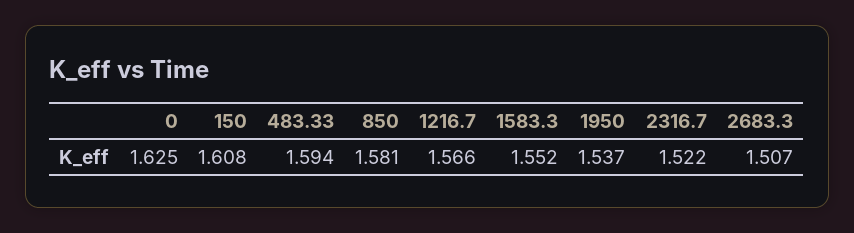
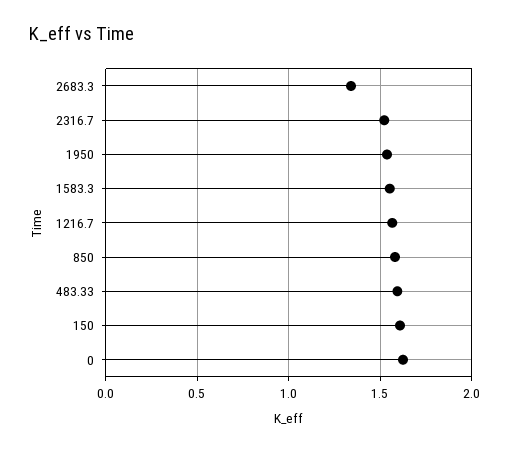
2683.3: 1.507 -> 1.35

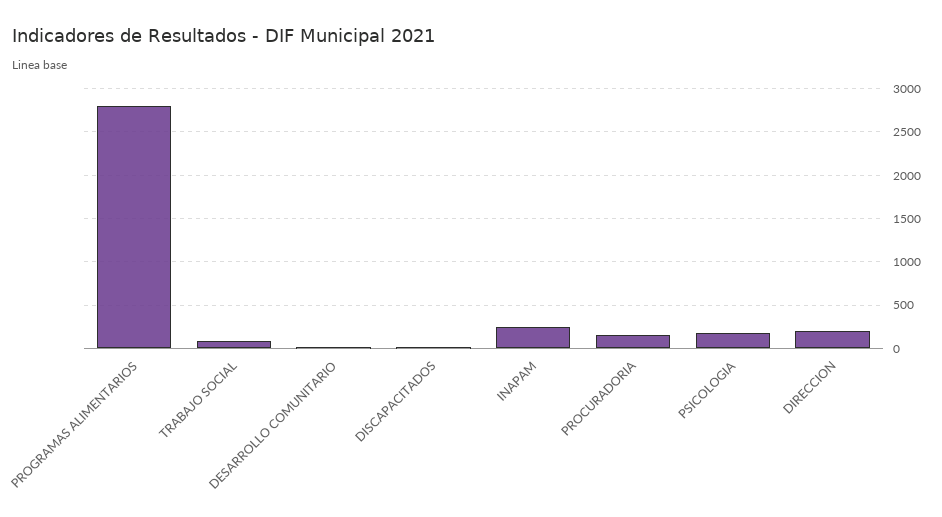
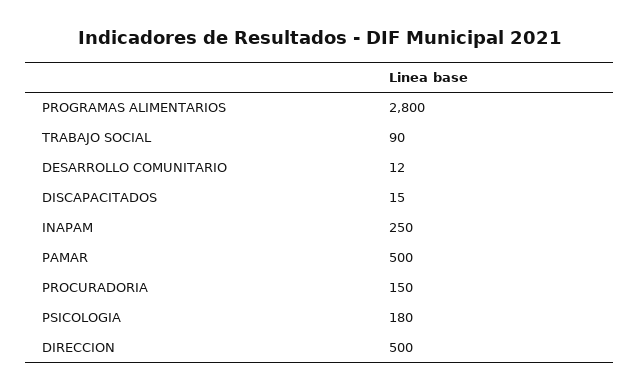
DIRECCION: 200 -> 500
PAMAR: none -> 500

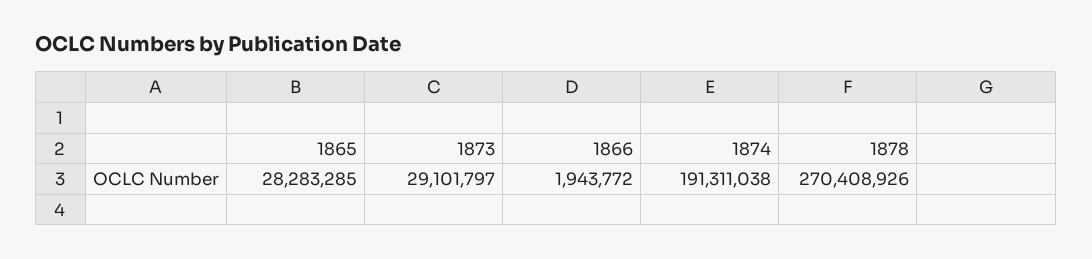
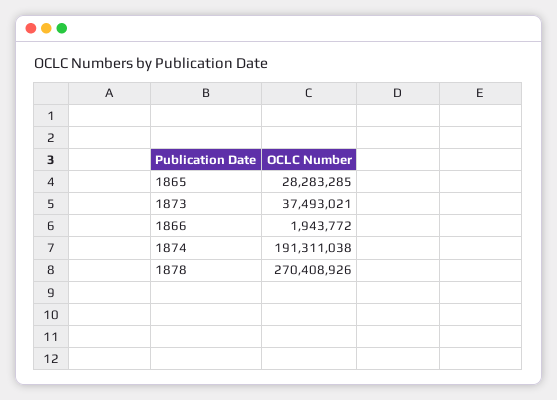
1873: 29101797 -> 37493021

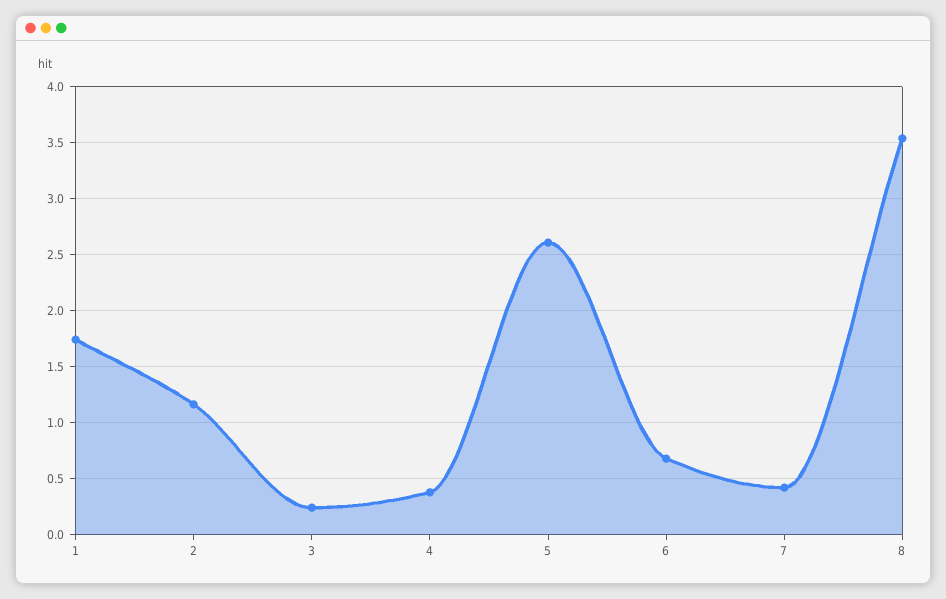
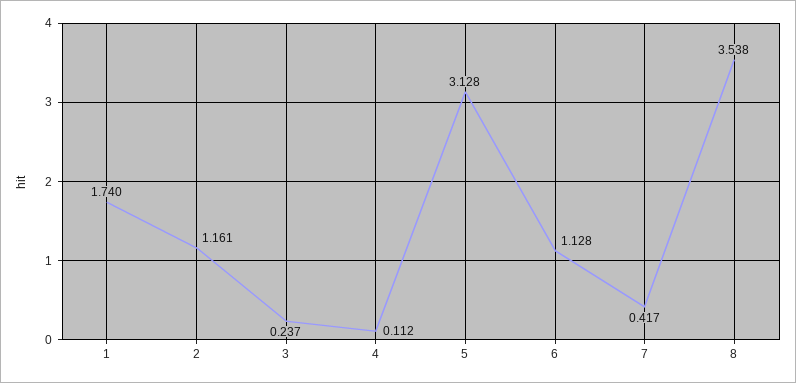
4: 0.4 -> 0.112
5: 2.6 -> 3.128
6: 0.7 -> 1.128

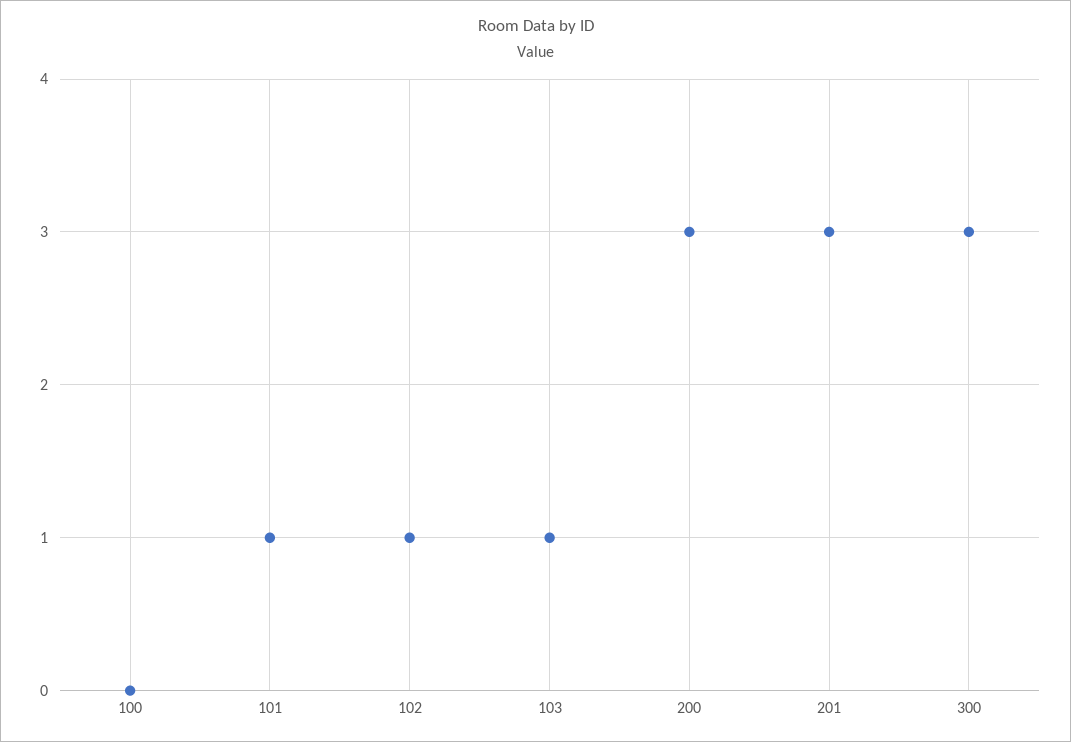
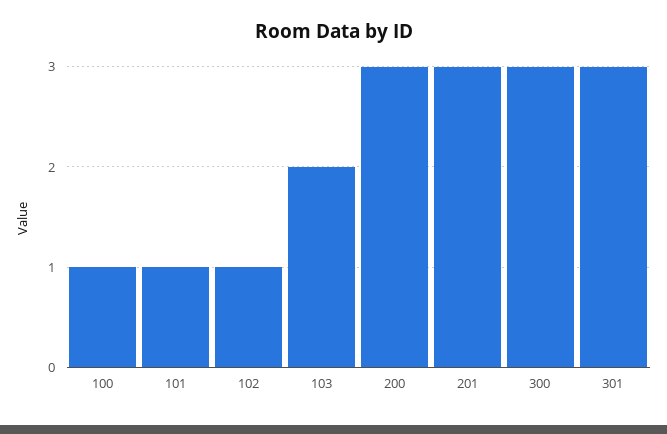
100: 0 -> 1
103: 1 -> 2
301: none -> 3

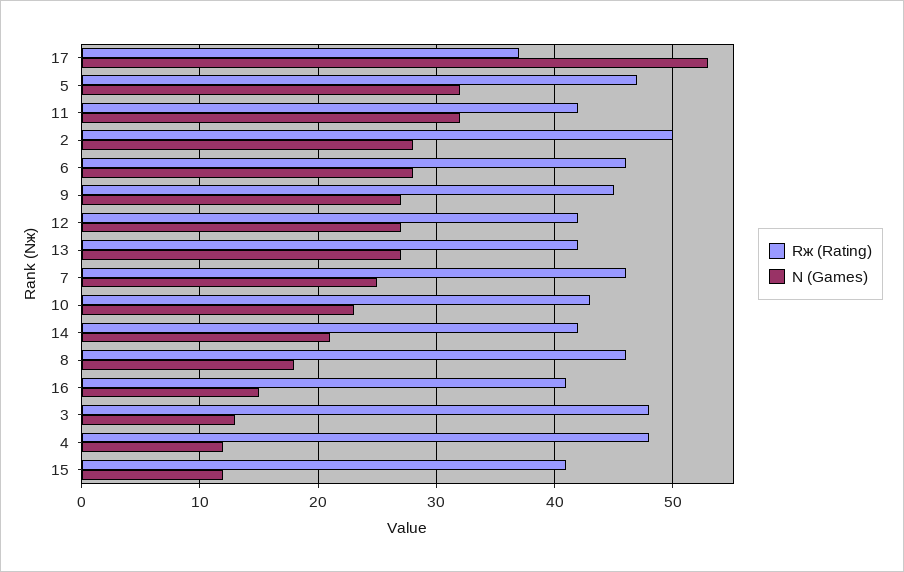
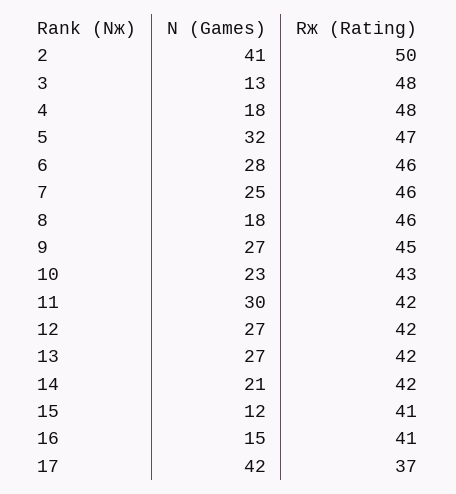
N (Games), 17: 53 -> 42
N (Games), 11: 32 -> 30
N (Games), 2: 28 -> 41
N (Games), 4: 12 -> 18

::::::

* WORK TASK *
Beginning with the line that contains "5: 2.6 -> 3.128" and ending with the last line of the data, transcribe each line exactly; pictures stay out.

* EXERCISE ANSWER *
5: 2.6 -> 3.128
6: 0.7 -> 1.128

100: 0 -> 1
103: 1 -> 2
301: none -> 3

N (Games), 17: 53 -> 42
N (Games), 11: 32 -> 30
N (Games), 2: 28 -> 41
N (Games), 4: 12 -> 18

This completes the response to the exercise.